GIVEN INFORMATION:

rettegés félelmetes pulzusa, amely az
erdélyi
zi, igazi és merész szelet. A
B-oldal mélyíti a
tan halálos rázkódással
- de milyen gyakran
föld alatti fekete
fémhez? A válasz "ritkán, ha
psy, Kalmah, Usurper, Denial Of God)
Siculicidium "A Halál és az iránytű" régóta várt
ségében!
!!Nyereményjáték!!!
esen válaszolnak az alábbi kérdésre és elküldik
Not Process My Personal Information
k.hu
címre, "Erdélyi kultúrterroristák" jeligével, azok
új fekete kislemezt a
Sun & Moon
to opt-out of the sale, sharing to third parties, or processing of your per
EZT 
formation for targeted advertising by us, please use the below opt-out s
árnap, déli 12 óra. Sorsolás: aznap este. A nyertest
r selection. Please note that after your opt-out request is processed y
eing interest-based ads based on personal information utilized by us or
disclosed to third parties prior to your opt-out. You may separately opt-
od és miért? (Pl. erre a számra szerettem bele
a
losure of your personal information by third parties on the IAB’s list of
---
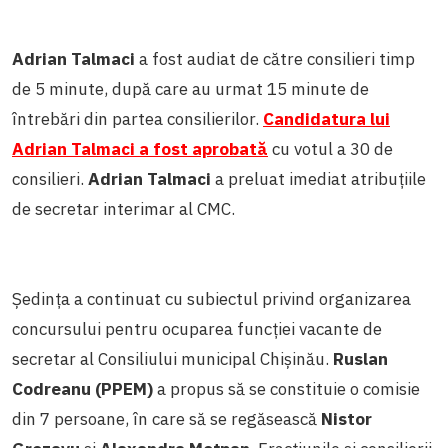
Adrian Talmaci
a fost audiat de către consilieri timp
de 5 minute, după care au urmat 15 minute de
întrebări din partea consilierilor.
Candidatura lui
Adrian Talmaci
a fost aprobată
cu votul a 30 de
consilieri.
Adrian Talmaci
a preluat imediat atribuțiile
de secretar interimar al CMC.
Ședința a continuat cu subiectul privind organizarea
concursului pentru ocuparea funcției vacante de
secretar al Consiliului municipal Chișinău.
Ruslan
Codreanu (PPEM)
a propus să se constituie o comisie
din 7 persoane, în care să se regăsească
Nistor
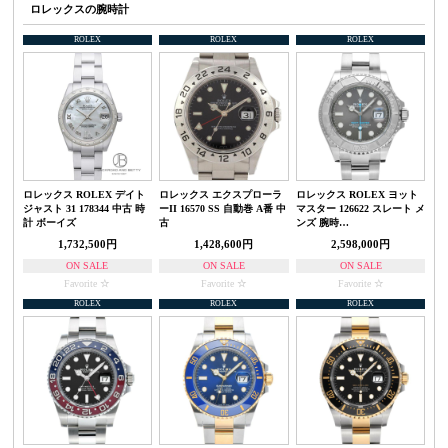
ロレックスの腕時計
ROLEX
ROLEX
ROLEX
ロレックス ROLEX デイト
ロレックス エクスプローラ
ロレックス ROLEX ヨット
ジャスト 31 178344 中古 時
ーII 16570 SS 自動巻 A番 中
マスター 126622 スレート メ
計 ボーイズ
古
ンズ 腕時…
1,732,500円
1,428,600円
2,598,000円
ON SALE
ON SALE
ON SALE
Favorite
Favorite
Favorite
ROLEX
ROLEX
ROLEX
---
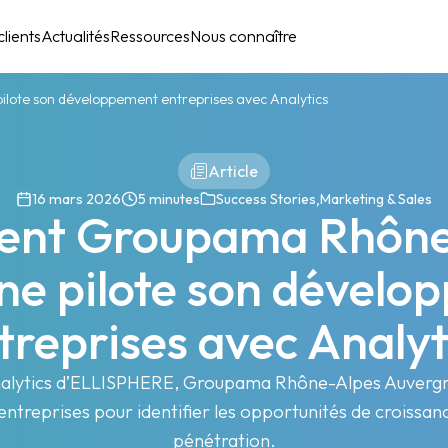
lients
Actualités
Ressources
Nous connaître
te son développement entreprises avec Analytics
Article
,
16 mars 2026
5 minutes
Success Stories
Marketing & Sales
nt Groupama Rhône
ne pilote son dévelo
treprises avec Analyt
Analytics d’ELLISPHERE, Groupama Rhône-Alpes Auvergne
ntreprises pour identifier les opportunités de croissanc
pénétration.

WHAT YOU HAVE TO DO: Work through the records line by line and tally those that include the word "your". Give the number alone.

RESPONSE AREA: 4